Share this article

print logo

Spring in the air for Buffalo area as temperatures in the 60s await

Signs of spring abounded across the Buffalo Niagara region Monday.

Hats, gloves and boots went away.

Car windows got rolled down.

Hot dog carts were out.

Bicycles and motorcycles returned the roads in quantity.

And that was just the beginning.

A quick and much-anticipated warm-up is arriving with a wholesale change in the weather pattern, bringing an early prevalence of spring fever to the region.

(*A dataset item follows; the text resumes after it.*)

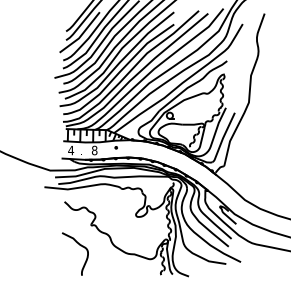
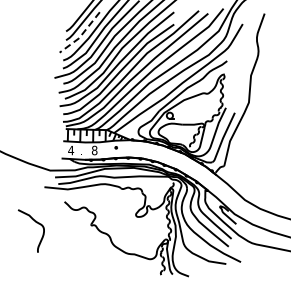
line at (81, 35): solid -> dashed
curve at (80, 246) position: (80, 246) -> (36, 223)
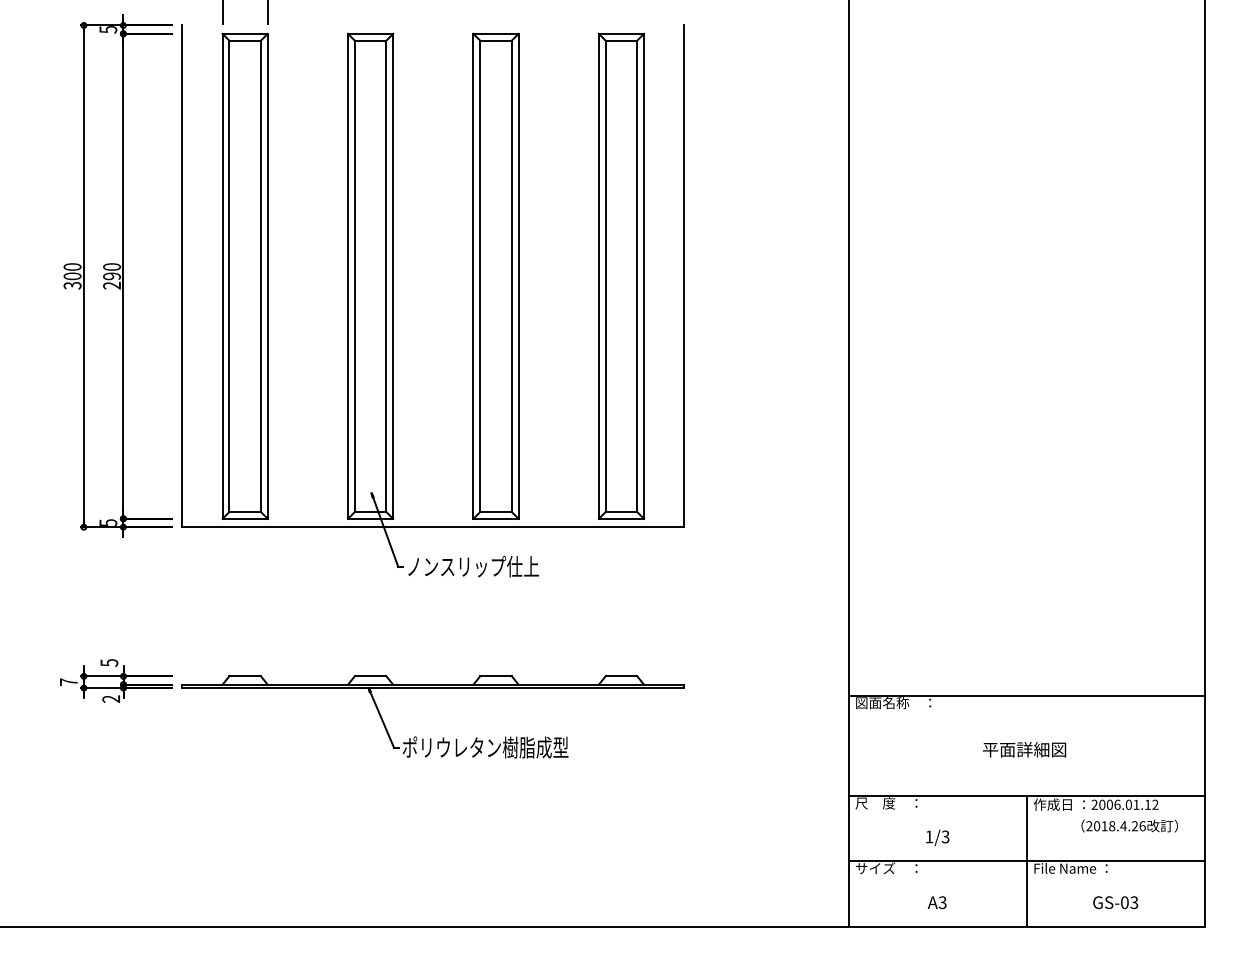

Monday’s high temperature at Buffalo Niagara International Airport was 55 degrees, and forecasts show that will it will be near 60 on Tuesday and rise into the mid-60s on Wednesday.

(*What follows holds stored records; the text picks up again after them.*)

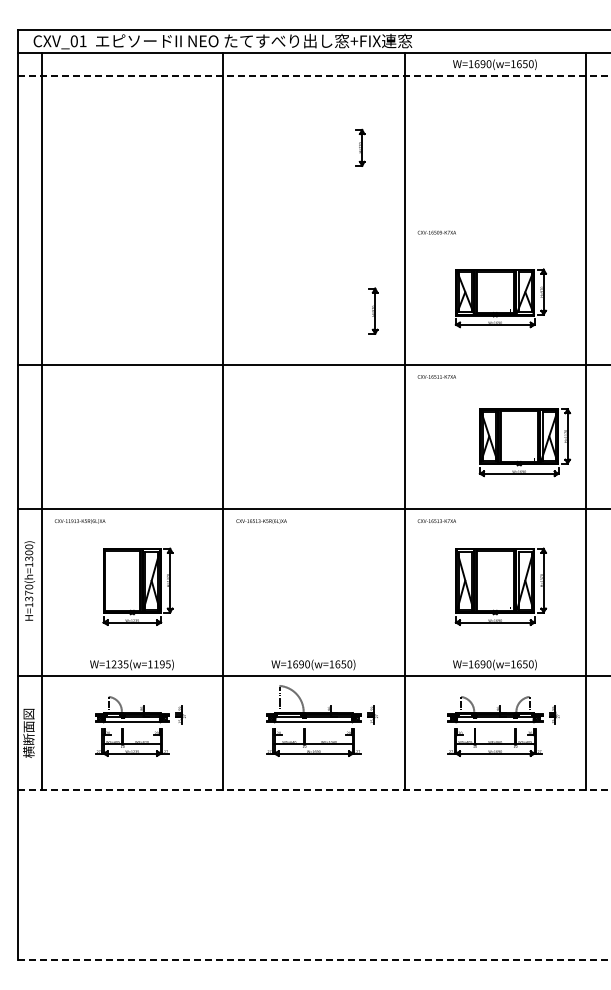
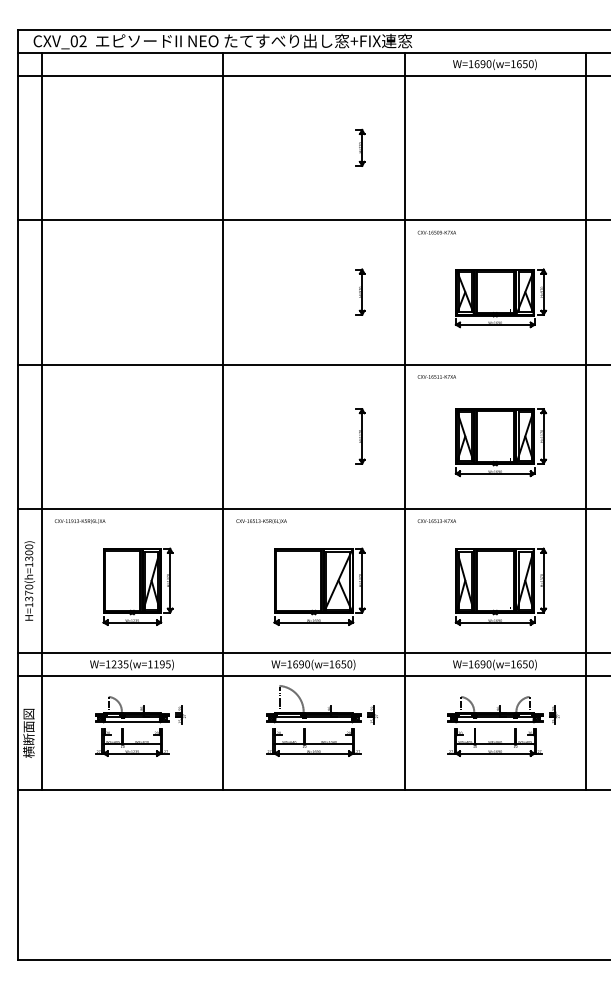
text at (82, 40): CXV_01 -> CXV_02
line at (315, 76): dashed -> solid
line at (312, 220): none -> present
part at (373, 310) position: (373, 310) -> (360, 291)
part at (360, 436): none -> present
part at (524, 442) position: (524, 442) -> (500, 442)
part at (319, 586): none -> present
line at (312, 653): none -> present
line at (315, 789): dashed -> solid
line at (314, 960): dashed -> solid
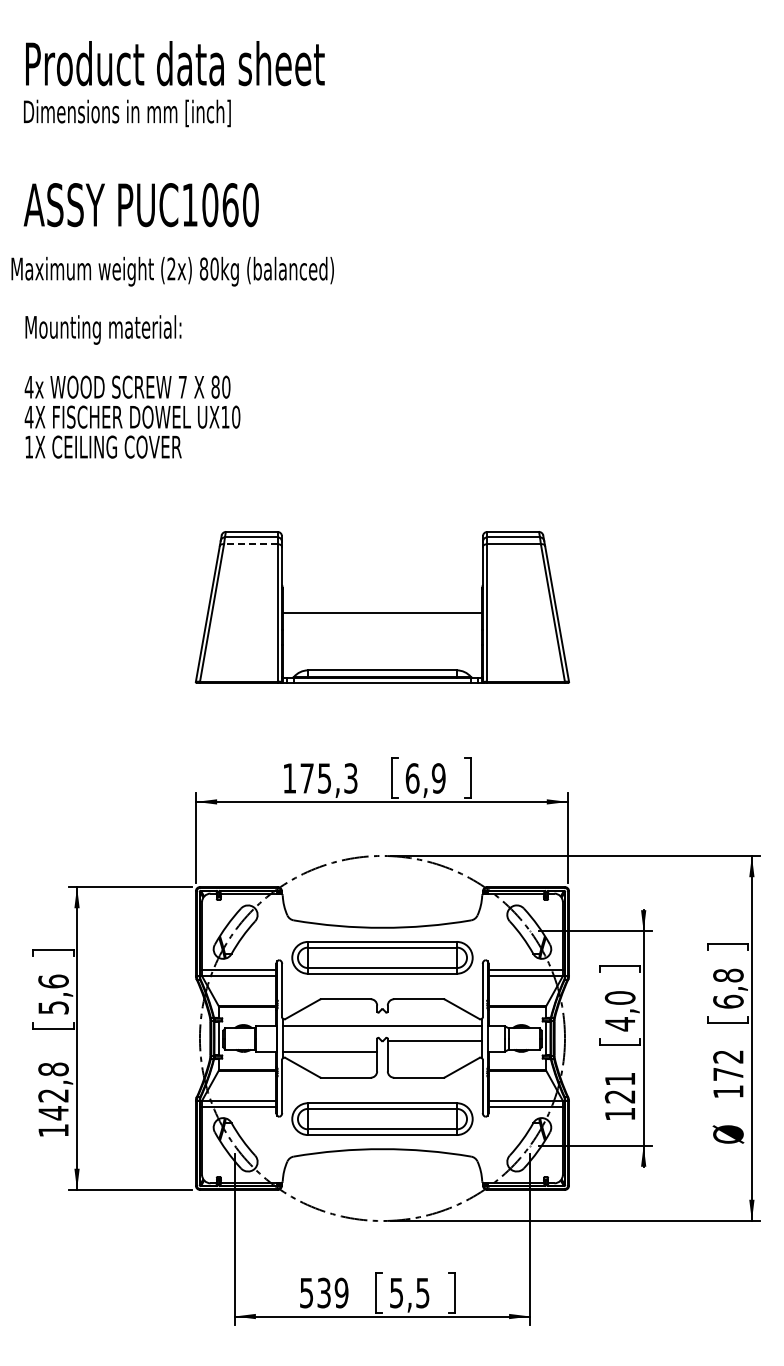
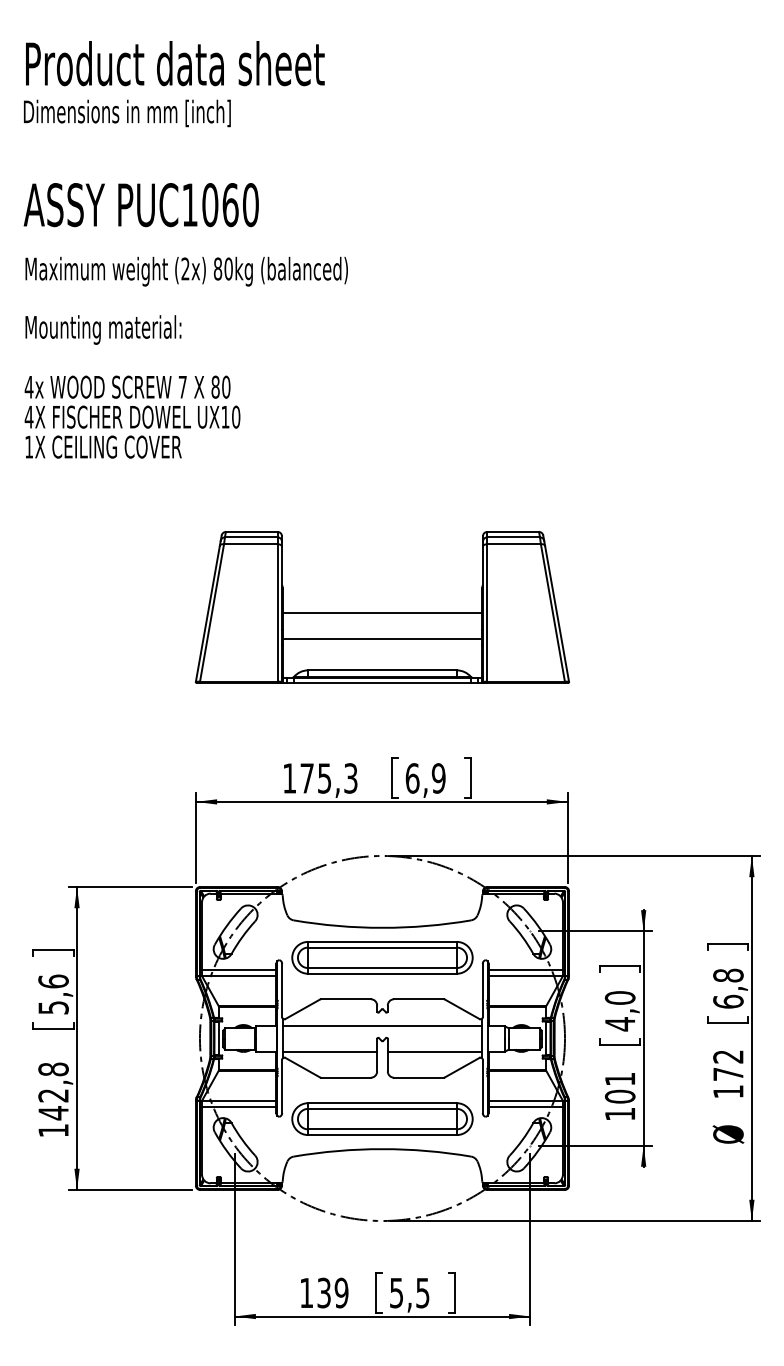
text at (172, 271) position: (172, 271) -> (186, 271)
line at (250, 544): dashed -> solid
line at (382, 638): none -> present
line at (434, 1040) position: (434, 1040) -> (434, 1051)
text at (620, 1096): 121 -> 101
text at (306, 1293): 539 -> 139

“Winter is slowly and surely coming to an end,” said Aaron Reynolds, a meteorologist at the National Weather Service.

It might seem fitting now that the calendar reads March, but this week’s warmth is actually well above the norm for this time of year.

“It’s way warmer than normal,” Reynolds said.

The average high for the second week in March is about 39, and overnight lows are normally in the mid-20s.

Also consider that on this date last year, there was still 20 inches of snow on the ground. And the temperature didn’t hit 60 until April 2.

At this time two years ago, a second winter blizzard was days from bearing down on Buffalo Niagara. That year, the first 60-degree day arrived April 1.

So far this year, temperatures have already made it into the 60s twice – both times in February.

This week’s weather will add to the year’s early total of 60-degree days but, unlike last month, there doesn’t look like much of a return to any sort of wintry pattern – or more snow – any time soon.

“Zero,” Reynolds said. “Not even in the long range.”

Forecasts show the mercury receding slightly into the lower 50s on Thursday and Friday but back to the mid- to upper 50s for the weekend.

Some rain is expected overnight Wednesday and also Thursday, and then there are chances for more showers over the weekend.

The overall weather pattern has shifted to become what meteorologists call “more zonal,” meaning that the weather flow basically stays consistent along west-to-east latitude. With that pattern in place, the cold air gets locked away much farther north.

“We just don’t have a trough that’s going to be over us with a lot of cold air,” Reynolds said.

Stir in longer days and a higher sun angle in the sky and winter, which officially ends March 19, is losing its grip.

That doesn’t mean there isn’t another shot or two at some snowshowers hiding between now and next fall, though.

On average, Buffalo records 2.7 inches of snowfall in April, and Reynolds noted, “We still have some time.”